What is clear, is the substantial majority is within my Aerobic zone, with a bit around Threshold, and a very small amount above that. The low intensity area is almost insignificant. This snapshot is taking at end of my Base phase of training. As I progress through Threshold and Specific phases, I plan on a substantial increase in time spent at the threshold zone, and later more time spent in the VO2 area closer to race day. Yet I still predict close to 70% of training to be within the aerobic range.


  1. hi there

    thanks for the detailed reply!

    the reason i ask is because my coach is a firm believer in doing about 85% in the aerobic zone and 15% above the anaerobic threshold - actually he has published several papers on the subject. more anecdotally, looking at the ironman performances of his athletes, the strongest correlation he saw was a positive one between amount of aerobic training and overall result but he actually saw a NEGATIVE correlation between the time spent in between these two zones and the final result. i wrote a post on the subject here if you are interested http://fromrusttoironman.blogspot.com/2010/12/master-class.html .

    at the time i was reading maffetone, who i know you also follow to some extent, but maffetone was saying that we should do 100% of training in the aerobic zone.

    i found it very interesting what you were saying about the need to train the fast twitch muscles for late recruitment in a marathon. i suffered in much the same way as you in the ironman i did about a month ago, in that i found that the limiting factor was muscle fatigue. although i did some series on the bike in training, and unlike the marathon training i had done previously, i did no high intensity running work. its possible that it was a mistake but, of course, it is a delicate balance as you say, because you don't want to inhibit your fat burning capabilities.

    good luck for your marathon. i'm where you were a couple of years ago, wanting to break the 3h mark.

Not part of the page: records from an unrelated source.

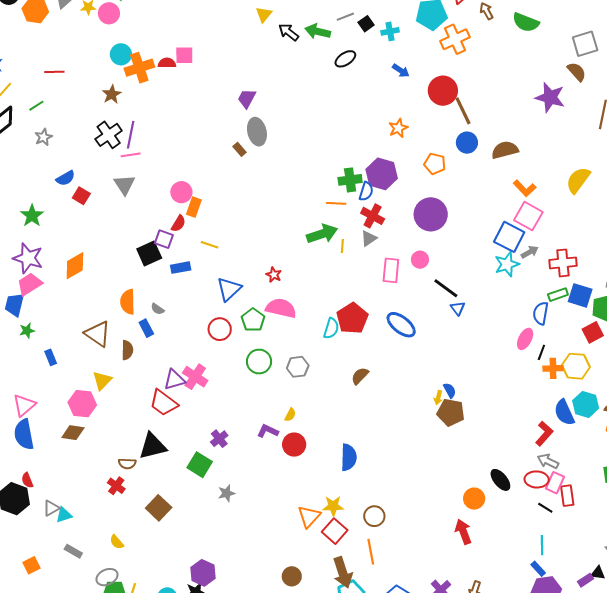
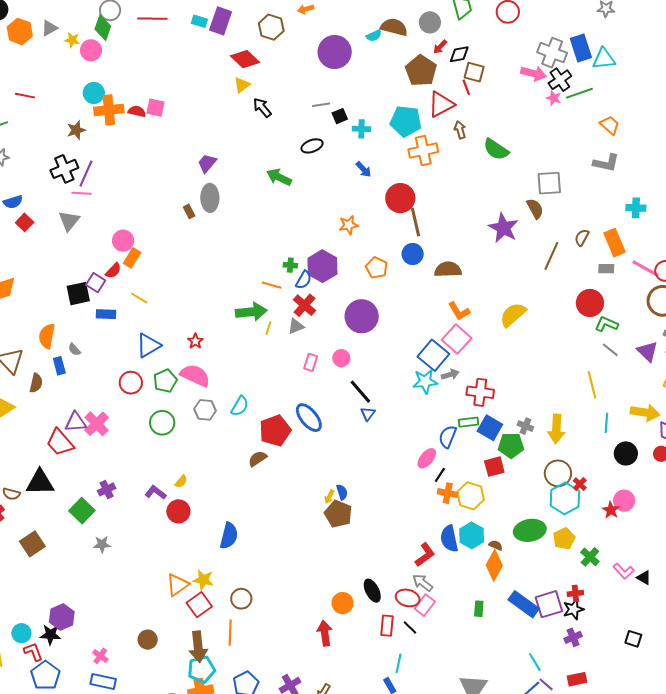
green arrow: (318, 31) -> (279, 177), moved
green cross: (350, 180) -> (290, 265), size x0.6
pink rectangle: (391, 270) -> (311, 362), size x0.7
red pentagon: (352, 318) -> (275, 431), moved
gray hexagon: (298, 367) -> (205, 410), moved
red rectangle: (567, 496) -> (387, 626), moved

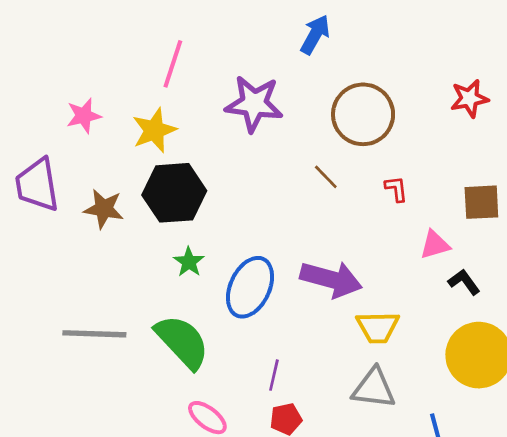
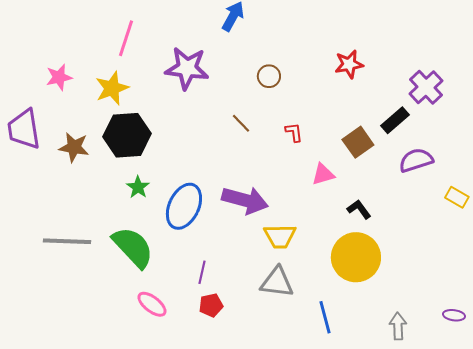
brown circle: (363, 114) -> (269, 76), size x0.5
brown square: (481, 202) -> (358, 142), turned -32
black L-shape: (464, 282) -> (359, 209), moved

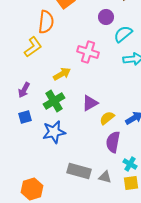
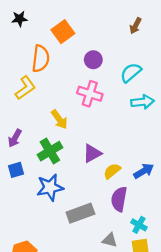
purple circle: (106, 17) -> (93, 60), moved
yellow arrow: (62, 74) -> (59, 119), turned 84
gray rectangle: (79, 171) -> (80, 213), moved, turned -35

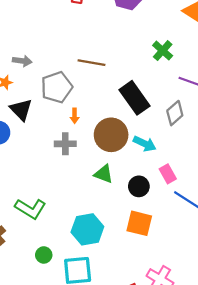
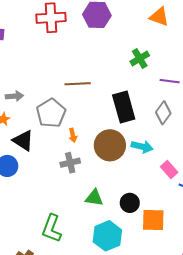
green cross: (163, 51) -> (140, 59), turned 30
black rectangle: (135, 98) -> (124, 107), turned 32
green triangle: (104, 174) -> (94, 198), moved
black circle: (139, 186) -> (130, 203), moved
green L-shape: (30, 209) -> (52, 228), turned 92

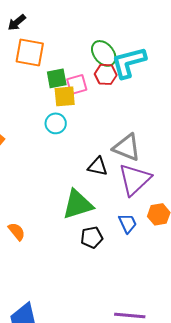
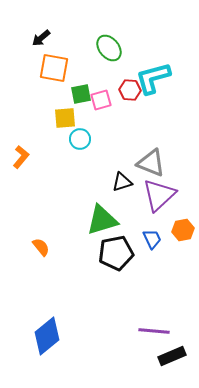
green ellipse: (104, 53) -> (109, 48), moved
yellow square: (65, 96) -> (65, 118), moved
black triangle: (98, 166) -> (122, 182), turned -30
black pentagon: (92, 237) -> (116, 253), size x1.6

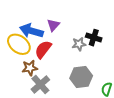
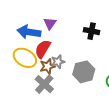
yellow ellipse: (19, 44) -> (25, 58), moved
gray star: (79, 44) -> (58, 62), moved
brown star: (30, 68) -> (47, 66), moved

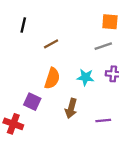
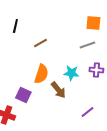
brown arrow: (71, 108) -> (58, 90), moved, turned -54
purple line: (103, 121) -> (87, 112), turned -32

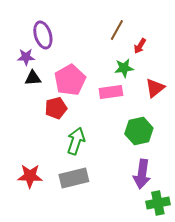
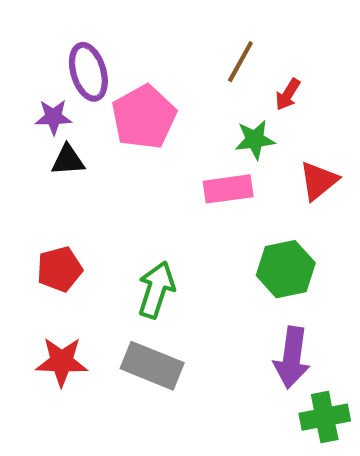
pink pentagon: (70, 80) -> (144, 117), moved
red pentagon: (56, 108) -> (60, 269), moved
gray rectangle: (74, 178) -> (152, 366), turned 36

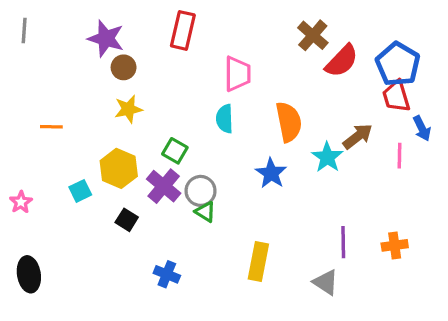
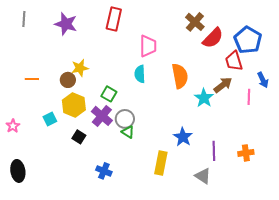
gray line: (24, 30) -> (24, 19), moved
brown circle: (124, 67) -> (68, 80), moved
red trapezoid: (396, 96) -> (234, 61), moved
blue star: (271, 173) -> (183, 137), moved

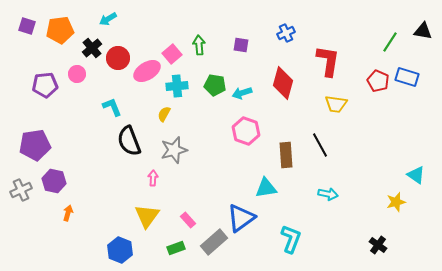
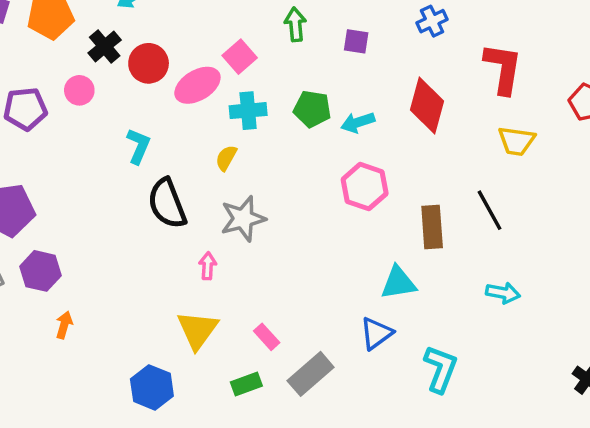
green arrow: (199, 45) -> (295, 25), moved
cyan L-shape: (112, 107) -> (138, 146), turned 45
blue triangle: (241, 218) -> (376, 333), moved, size x0.7

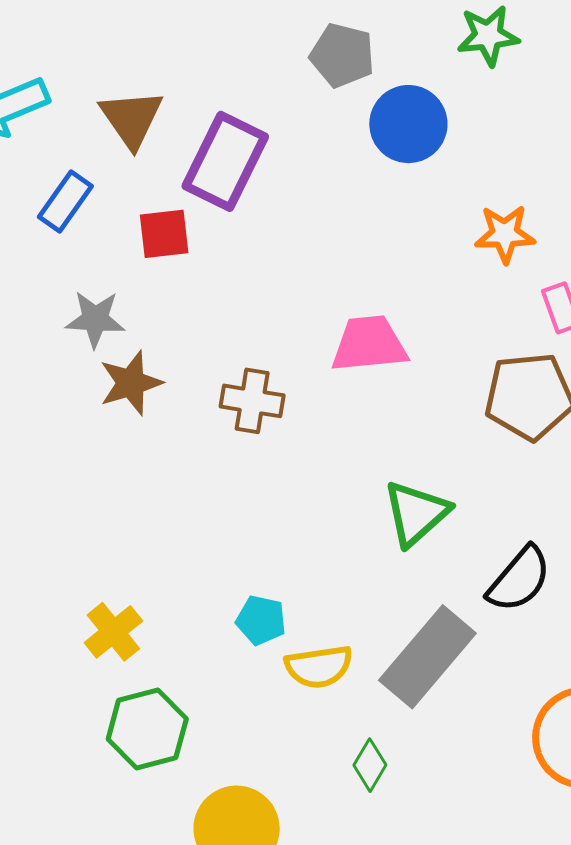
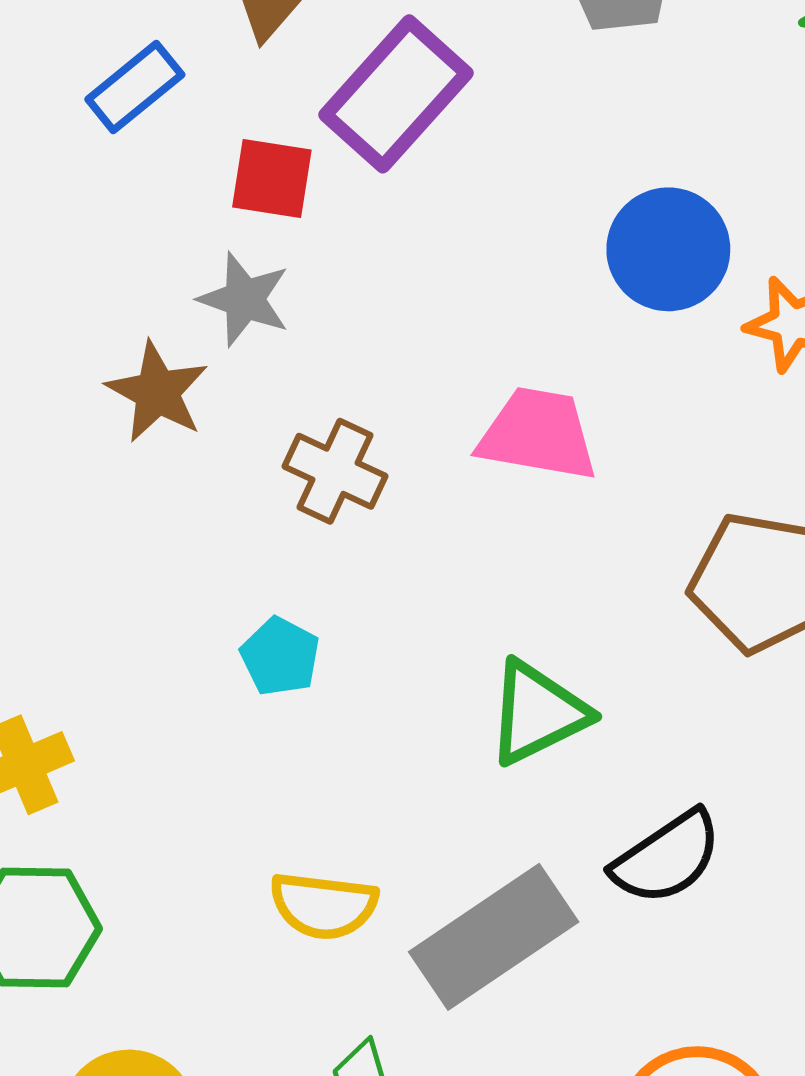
blue circle: (408, 124) -> (668, 249), moved
gray star: (95, 319) -> (244, 299), moved
brown star: (131, 383) -> (157, 392), turned 30
cyan pentagon: (261, 620) -> (280, 656), moved

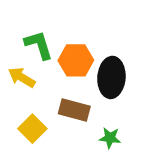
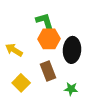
green L-shape: (39, 45) -> (45, 22), moved
brown rectangle: (74, 110) -> (48, 71), turned 54

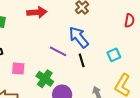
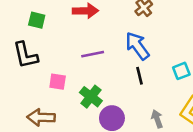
purple line: (58, 51) -> (93, 54), moved, turned -42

    i had another question which concerns how you carbo load. i found i had to rely on gels to get to around 10g of carbs per kilo of body weight (http://fromrusttoironman.blogspot.com/2010/11/carbo-loading.html) . my trainer though that the ingestion of so many high GI gels might interfere with the fat burning i had spent so many months training. i noticed that you said that you felt that the body could only carbo load a few times a year. i'd be really interested to know how you do it. i can wait until the post you do on the marathon preparations!